* Given problem
Reproduce the records word for word, from the first line up to and including the line that contains "stack: stack -> block".

* Material to process
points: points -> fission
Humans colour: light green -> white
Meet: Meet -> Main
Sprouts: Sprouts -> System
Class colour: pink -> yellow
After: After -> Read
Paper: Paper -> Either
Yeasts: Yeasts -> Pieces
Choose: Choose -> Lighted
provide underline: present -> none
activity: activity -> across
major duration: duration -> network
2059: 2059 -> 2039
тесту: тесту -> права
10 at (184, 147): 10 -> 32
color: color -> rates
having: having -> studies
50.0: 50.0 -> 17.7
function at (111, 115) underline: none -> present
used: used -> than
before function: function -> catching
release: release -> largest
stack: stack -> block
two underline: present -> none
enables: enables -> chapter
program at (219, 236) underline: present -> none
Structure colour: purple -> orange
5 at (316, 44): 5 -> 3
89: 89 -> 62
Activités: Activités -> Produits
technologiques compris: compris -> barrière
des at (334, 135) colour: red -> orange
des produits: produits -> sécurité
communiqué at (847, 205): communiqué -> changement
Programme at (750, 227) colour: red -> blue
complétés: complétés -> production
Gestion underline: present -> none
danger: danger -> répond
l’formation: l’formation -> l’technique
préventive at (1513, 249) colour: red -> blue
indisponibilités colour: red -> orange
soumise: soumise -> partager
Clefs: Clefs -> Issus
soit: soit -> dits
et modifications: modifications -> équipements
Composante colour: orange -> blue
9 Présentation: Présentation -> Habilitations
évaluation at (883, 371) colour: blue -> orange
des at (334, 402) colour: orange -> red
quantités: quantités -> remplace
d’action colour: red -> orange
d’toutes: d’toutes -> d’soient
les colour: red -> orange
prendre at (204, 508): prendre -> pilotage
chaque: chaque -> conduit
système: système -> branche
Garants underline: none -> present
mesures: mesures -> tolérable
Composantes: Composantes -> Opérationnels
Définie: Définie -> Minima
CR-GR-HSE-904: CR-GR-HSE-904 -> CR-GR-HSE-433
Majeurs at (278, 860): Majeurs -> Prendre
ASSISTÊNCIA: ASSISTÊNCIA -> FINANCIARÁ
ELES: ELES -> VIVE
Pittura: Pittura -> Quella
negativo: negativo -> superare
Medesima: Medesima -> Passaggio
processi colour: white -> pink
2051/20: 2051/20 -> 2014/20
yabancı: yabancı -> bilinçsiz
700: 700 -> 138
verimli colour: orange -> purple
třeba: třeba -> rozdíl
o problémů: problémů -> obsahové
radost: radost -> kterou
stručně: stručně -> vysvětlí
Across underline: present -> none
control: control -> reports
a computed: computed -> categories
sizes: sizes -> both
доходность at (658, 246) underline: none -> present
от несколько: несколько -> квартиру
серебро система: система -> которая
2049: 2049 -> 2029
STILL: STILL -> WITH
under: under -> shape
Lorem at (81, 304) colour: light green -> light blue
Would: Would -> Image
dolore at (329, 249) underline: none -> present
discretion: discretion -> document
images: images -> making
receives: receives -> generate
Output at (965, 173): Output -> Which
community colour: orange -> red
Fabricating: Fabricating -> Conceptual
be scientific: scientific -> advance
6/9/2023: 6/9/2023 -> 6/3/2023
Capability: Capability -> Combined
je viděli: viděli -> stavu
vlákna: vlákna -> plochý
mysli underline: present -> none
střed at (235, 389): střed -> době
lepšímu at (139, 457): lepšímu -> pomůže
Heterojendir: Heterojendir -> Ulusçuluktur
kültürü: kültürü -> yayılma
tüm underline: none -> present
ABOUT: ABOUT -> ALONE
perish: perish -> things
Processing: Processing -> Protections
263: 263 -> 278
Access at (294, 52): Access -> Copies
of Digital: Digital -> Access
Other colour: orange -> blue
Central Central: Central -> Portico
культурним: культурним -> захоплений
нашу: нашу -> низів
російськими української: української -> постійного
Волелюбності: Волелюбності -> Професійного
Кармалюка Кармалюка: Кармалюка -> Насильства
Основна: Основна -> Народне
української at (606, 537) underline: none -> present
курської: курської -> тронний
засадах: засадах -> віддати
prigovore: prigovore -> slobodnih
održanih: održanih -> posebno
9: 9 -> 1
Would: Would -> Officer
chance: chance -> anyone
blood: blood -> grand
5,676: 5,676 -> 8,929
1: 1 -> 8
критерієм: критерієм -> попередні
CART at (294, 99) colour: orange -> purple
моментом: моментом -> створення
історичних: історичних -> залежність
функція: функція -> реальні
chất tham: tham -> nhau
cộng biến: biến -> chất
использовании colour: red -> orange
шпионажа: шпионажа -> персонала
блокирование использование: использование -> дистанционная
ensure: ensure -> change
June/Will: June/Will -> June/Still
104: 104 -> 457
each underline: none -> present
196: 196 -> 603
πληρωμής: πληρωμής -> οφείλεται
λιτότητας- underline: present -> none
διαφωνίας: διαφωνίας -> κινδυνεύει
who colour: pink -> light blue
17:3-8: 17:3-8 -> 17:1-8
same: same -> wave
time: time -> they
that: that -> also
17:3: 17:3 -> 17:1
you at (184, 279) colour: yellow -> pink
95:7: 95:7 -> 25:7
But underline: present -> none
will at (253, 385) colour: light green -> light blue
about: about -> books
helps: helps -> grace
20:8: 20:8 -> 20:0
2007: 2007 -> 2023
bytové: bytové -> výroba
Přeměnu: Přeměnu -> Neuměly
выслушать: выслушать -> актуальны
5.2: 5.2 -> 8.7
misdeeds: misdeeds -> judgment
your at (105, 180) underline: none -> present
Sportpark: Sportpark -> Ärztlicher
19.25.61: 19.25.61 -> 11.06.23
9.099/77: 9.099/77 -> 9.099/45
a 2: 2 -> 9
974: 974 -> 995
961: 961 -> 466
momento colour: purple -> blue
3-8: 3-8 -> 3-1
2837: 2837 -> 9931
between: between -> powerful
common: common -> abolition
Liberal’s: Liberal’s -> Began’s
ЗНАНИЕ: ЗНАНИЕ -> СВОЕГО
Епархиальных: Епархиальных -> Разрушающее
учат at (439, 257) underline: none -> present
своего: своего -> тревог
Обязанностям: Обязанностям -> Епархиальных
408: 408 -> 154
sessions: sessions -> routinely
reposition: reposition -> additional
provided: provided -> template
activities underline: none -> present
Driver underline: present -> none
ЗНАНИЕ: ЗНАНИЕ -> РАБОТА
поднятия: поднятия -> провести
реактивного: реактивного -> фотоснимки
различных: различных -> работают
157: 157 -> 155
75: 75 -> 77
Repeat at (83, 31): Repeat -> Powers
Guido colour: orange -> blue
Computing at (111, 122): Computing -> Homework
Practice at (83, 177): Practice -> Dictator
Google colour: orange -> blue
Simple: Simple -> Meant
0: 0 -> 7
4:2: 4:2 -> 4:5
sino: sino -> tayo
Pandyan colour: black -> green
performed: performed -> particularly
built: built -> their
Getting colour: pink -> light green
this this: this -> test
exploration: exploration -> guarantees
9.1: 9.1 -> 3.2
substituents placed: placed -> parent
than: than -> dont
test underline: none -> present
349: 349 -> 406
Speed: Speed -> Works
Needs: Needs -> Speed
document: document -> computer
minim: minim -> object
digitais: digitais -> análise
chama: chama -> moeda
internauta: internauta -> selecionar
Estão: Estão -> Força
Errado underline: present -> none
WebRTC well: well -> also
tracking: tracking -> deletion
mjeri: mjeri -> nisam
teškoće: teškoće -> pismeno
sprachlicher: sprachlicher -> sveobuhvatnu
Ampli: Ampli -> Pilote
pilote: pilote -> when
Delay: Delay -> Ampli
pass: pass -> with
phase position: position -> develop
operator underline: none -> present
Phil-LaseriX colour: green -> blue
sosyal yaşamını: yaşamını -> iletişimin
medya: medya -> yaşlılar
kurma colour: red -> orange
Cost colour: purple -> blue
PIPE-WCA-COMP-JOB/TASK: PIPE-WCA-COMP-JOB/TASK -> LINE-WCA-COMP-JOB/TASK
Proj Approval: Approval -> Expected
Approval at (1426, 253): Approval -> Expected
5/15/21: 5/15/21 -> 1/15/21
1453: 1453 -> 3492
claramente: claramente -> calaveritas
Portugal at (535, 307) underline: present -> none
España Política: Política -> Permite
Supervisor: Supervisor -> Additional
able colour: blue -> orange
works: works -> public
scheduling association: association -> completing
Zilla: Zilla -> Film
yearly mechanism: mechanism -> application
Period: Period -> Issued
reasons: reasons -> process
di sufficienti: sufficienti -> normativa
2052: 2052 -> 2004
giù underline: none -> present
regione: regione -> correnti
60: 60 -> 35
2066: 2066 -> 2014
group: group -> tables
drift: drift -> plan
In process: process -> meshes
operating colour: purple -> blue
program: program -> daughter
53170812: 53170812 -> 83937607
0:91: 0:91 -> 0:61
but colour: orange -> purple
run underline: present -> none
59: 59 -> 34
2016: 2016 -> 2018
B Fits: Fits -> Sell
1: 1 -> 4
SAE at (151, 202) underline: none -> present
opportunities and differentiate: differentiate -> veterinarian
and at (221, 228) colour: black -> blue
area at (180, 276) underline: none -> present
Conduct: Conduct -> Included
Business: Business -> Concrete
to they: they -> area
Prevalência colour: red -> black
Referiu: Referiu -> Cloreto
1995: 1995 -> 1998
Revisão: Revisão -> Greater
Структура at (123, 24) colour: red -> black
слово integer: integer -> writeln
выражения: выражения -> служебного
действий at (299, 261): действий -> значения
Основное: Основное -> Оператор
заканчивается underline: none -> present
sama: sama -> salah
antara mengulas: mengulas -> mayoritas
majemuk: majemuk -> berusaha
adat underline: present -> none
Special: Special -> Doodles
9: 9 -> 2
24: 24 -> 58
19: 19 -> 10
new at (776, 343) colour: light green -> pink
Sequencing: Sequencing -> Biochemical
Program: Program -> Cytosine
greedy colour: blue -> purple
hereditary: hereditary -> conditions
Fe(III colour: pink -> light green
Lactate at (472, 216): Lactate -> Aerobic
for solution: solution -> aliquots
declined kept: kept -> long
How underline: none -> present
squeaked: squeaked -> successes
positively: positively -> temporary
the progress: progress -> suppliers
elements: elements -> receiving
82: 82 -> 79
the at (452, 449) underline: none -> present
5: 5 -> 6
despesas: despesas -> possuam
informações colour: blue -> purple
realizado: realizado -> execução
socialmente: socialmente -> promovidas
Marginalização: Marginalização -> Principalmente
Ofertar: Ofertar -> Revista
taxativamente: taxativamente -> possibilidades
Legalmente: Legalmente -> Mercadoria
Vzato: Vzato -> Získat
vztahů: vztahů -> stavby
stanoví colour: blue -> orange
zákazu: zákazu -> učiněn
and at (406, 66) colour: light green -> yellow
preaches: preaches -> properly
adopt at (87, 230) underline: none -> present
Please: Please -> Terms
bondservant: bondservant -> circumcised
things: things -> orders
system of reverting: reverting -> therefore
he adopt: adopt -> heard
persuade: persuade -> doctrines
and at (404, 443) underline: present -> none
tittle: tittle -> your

* Solution below
points: points -> fission
Humans colour: light green -> white
Meet: Meet -> Main
Sprouts: Sprouts -> System
Class colour: pink -> yellow
After: After -> Read
Paper: Paper -> Either
Yeasts: Yeasts -> Pieces
Choose: Choose -> Lighted
provide underline: present -> none
activity: activity -> across
major duration: duration -> network
2059: 2059 -> 2039
тесту: тесту -> права
10 at (184, 147): 10 -> 32
color: color -> rates
having: having -> studies
50.0: 50.0 -> 17.7
function at (111, 115) underline: none -> present
used: used -> than
before function: function -> catching
release: release -> largest
stack: stack -> block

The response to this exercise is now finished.